Thursday, November 02, 2023

Birders Act to Spite the White Dog-lovers

The NY Times reports:
The American Ornithological Society, the organization responsible for standardizing English bird names across the Americas, announced on Wednesday that it would rename all species honoring people. Bird names derived from people, the society said in a statement, can be harmful, exclusive and detract from “the focus, appreciation or consideration of the birds themselves.”

That means the Audubon’s shearwater, a bird found off the coast of the southeastern United States, will no longer have a name acknowledging John James Audubon, a famous bird illustrator and a slave owner who adamantly opposed abolition.

What are they going to do when they figure out that the word Ornithological comes from people who were firm believers in slavery?

No, they are not responsible for policing the language. People can use whatever names they want.

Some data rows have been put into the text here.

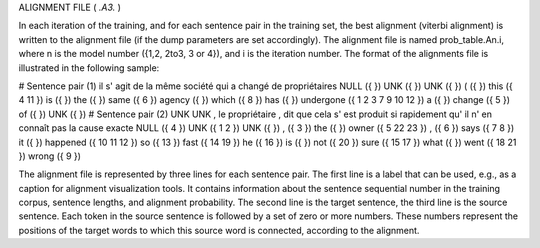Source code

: ALIGNMENT FILE ( *.A3.* )

In each iteration of the training, and for each sentence pair in the
training set, the best alignment (viterbi alignment) is written to the
alignment file (if the dump parameters are set accordingly). The
alignment file is named prob_table.An.i, where n is the model number
({1,2, 2to3, 3 or 4}), and i is the iteration number. The format of
the alignments file is illustrated in the following sample:

# Sentence pair (1)
il s' agit de la même société qui a changé de propriétaires
NULL ({ }) UNK ({ }) UNK ({ }) ( ({ }) this ({ 4 11 }) is ({ }) the ({ }) same ({ 6 }) agency ({ }) which ({ 8 }) has ({ }) undergone ({ 1 2 3 7 9 10 12 }) a ({ }) change ({ 5 }) of ({ }) UNK ({ })
# Sentence pair (2)
UNK UNK , le propriétaire , dit que cela s' est produit si rapidement qu' il n' en connaît pas la cause exacte
NULL ({ 4 }) UNK ({ 1 2 }) UNK ({ }) , ({ 3 }) the ({ }) owner ({ 5 22 23 }) , ({ 6 }) says ({ 7 8 }) it ({ }) happened ({ 10 11 12 }) so ({ 13 }) fast ({ 14 19 }) he ({ 16 }) is ({ }) not ({ 20 }) sure ({ 15 17 }) what ({ }) went ({ 18 21 }) wrong ({ 9 })

The alignment file is represented by three lines for each sentence
pair. The first line is a label that can be used, e.g., as a caption
for alignment visualization tools.  It contains information about the
sentence sequential number in the training corpus, sentence lengths,
and alignment probability. The second line is the target sentence, the
third line is the source sentence. Each token in the source sentence
is followed by a set of zero or more numbers. These numbers represent
the positions of the target words to which this source word is
connected, according to the alignment.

Jordan Rutter, a founder of Bird Names For Birds, said the petition was inspired by what became a momentous encounter in Central Park in 2020, when a white woman falsely reported to police that Christian Cooper, a Black birder, was threatening her.
Is that what this is about? He certainly was threatening her. Wikipedia reports:
By his own account, Christian then said, "Look, if you're going to do what you want, I'm going to do what I want, but you're not going to like it", and beckoned the dog toward him with a dog treat.
So by his account, he threatened to do something that she would not like. He did not say what, but it was obviously hostile, and involving the dog. He also got her fired from her job.
But to Jerry Coyne, an evolutionary biologist at the University of Chicago who is an avid birder, the need for more descriptive names seem pressing. Performative acts like this “are really deeply injurious to science,” he said. “We cannot go back through the history of science and wipe out everybody who was not a perfect human being.” Dr. Coyne added that the effort to update so many names would be better invested in something more impactful to society, such as teaching underprivileged children about birds.
Glad to see Coyne quoted saying something sensible. Apparently birders hate the dog and cat lovers the way the Gazans hate the Jews, but the rest of us should not have to change the language.

1 comment:

CFT said...

The world really doesn't need more or 'better' words. The problem with humanity communicating has nothing to to do with a lack of words, just a lack of comprehension in how to use them.